→ Задание
Как, согласно приведённому ниже тексту о Гуссерле и Канте, Гуссерль квалифицирует математику (арифметику, формальную теорию множеств и т. д.): как область аналитического или синтетического познания?

→ Приведённый текст
***

Гуссерль, отмечает Керн, не мог согласиться с кантовским предрассудком о том, что единственным основанием познания выступает не эйдос (в общем смысле и в смысле априори в качестве «абсолютного эйдоса»), но принцип противоречия, поскольку «закон противоречия может быть абсолютно правомочным и наделяющим правом принципом только в силу того, что сам он основан в сущности той чисто логической идеи, которая его конституирует» (Ha VII, Beil. XV. S. 354). С точки зрения Гуссерля необходимость и безусловность всеобщности априорных синтетических суждений у Канта феноменологически корректно, «поскольку согласно Гуссерлю этот характер обозначает сущностной закон. Но ему кажется, однако, сомнительным то, что Кант релятивистски соотносит эту всеобщность и безусловность необходимых суждений исключительно с человеком, как с неким «антропологическим принципом"» 14

В то же время, рассматривая проблему синтеза у Канта и Гуссерля, Керн считает существенным то обстоятельство, что в отличие от Канта, рассматривавшего все математическое познание как синтетическое, Гуссерль рассматривает математику (арифметику, формальную теорию множеств и т. д.) как область аналитического познания, в то время как геометрия, хронология и т. д. с его точки зрения относится к синтетическим дисциплинам. Керн приводит высказывание Гуссерля о том, что «Кант не видел, что весь математический анализ со всеми его дисциплинами относится к домену непротиворечивого мышления, следовательно является всего лишь расширением древней формы аналитической логики». (Ms. Orig. F I 32, S. 129 a)

Помимо критики понятия априори Керн указывает на ряд расхождений с Кантом, которые были отмечены самим Гуссерлем. Во первых, это «разрыв» чувственности и рассудка, разрыв, который Кант проводит настолько резко, что оказывает неким противосмысленным противопоставлением. На самом же деле, полагает Гуссерль речь идет всего лишь «о двух аспектах некоего единства на более глубоком уровне» 15. Именно в вязи с неприятием столь резкого противопоставления Гуссерль отказывается и от связного именно с ним столь же резкого противопоставления спонтанности и пассивности (рецептивности). Для Гуссерля «рецептивность есть скорее наиболее глубинный слой спонтанности или активности. Реальные вещи простого опыта конституируются в рецептивности, в чувственности, однако в самой этой рецептивности функционирует спонтанность чувственного схватывания, следовательно уже в известном смысле чистая чувственность» (Ha IV, Beil. XII)

***

→ Исходный материал
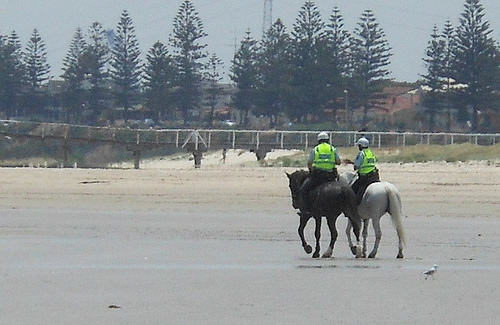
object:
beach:
[0, 165, 498, 325]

***

→ Ответ к заданию
Гуссерль относит математику к области аналитического познания.